Jornal Estado de Minas

Greenpeace denuncia exportação ilegal de madeira da Amazônia para Europa

Investigação feita em Santarém, no norte do Pará, revelou que europeus tiveram uma relação comercial direta com três madeireiras usadas como "lavanderias"

AFP

Clareiras e rotas abertas na selva são retratadas em sobrevoo de avião - Foto: Otávio Almeida/Greenpeace

A ONG ambientalista Greenpeace denunciou que árvores da Amazônia brasileira estão sendo cortadas clandestinamente e transportadas em caminhões para serralheiras que, em seguida, tratam e exportam a madeira como se fosse produto legal para França, Bélgica, Suécia e Holanda.

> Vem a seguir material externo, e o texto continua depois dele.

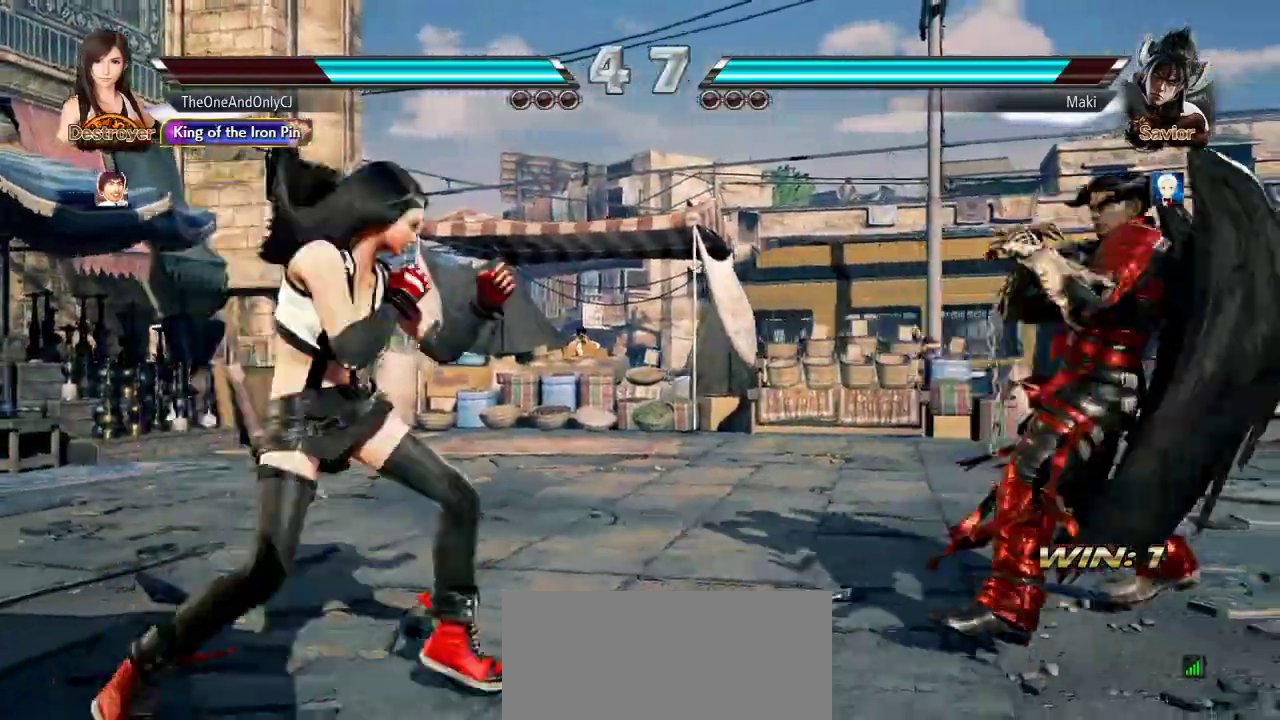
{"buttons": [], "left_stick": "center", "events": [[133, "CIRCLE", "up"], [150, "left_stick", "center"]]}
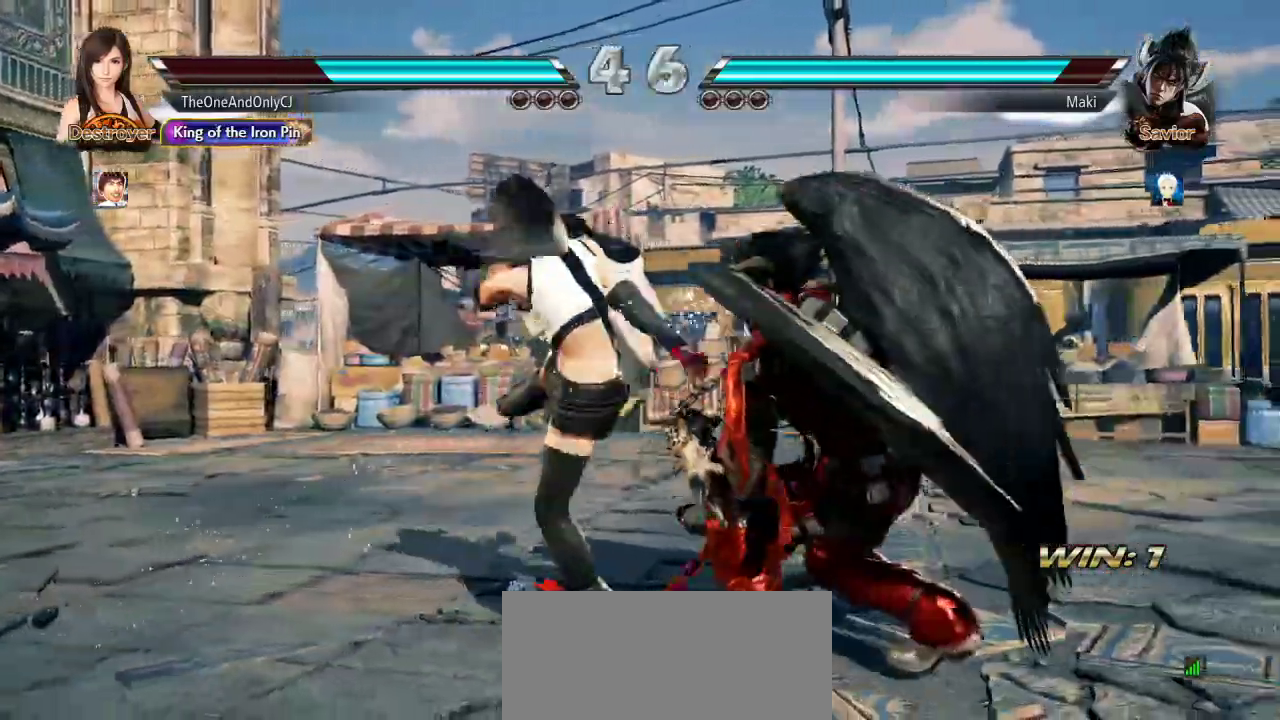
{"buttons": [], "left_stick": "left", "events": [[100, "left_stick", "left"]]}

A denúncia foi publicada após uma operação de monitoramento feita, entre agosto e setembro, pela organização.


A investigação do Greenpeace em Santarém, no norte do Pará, revelou que estes quatro países europeus tiveram, entre janeiro e agosto deste ano, uma relação comercial direta com três destas serralheiras. As serralheiras identificados pela ONG foram Rainbow Trading Importação e Exportação Ltda., Comercial de Madeiras Odani Ltda., e Sabugy Madeira Ltda.

"A Rainbow Trading exporta para a França e a Odani é subcontratada da Rainbow", explicou a porta-voz do Greenpeace, Marina Lacorte. Santarém concentra o principal polo da indústria madeireira do Pará, estado que produz e exporta mais madeira da Amazônia, informou o Greenpeace em comunicado enviado à AFP.

Em sobrevoo na região, feito na terça-feira em avião do Greenpeace, foi possível ver "várias clareiras e rotas abertas na selva", constatou um repórter da AFP/TV.

O Greenpeace conseguiu estabelecer "os laços de uma rede de exploração suja que destrói as áreas distantes da selva e que está ligada à violência contra comunidades locais", disse. "São pequenas áreas que demoram a aparecer e as imagens de satélite não as detectam", informou Lacorte.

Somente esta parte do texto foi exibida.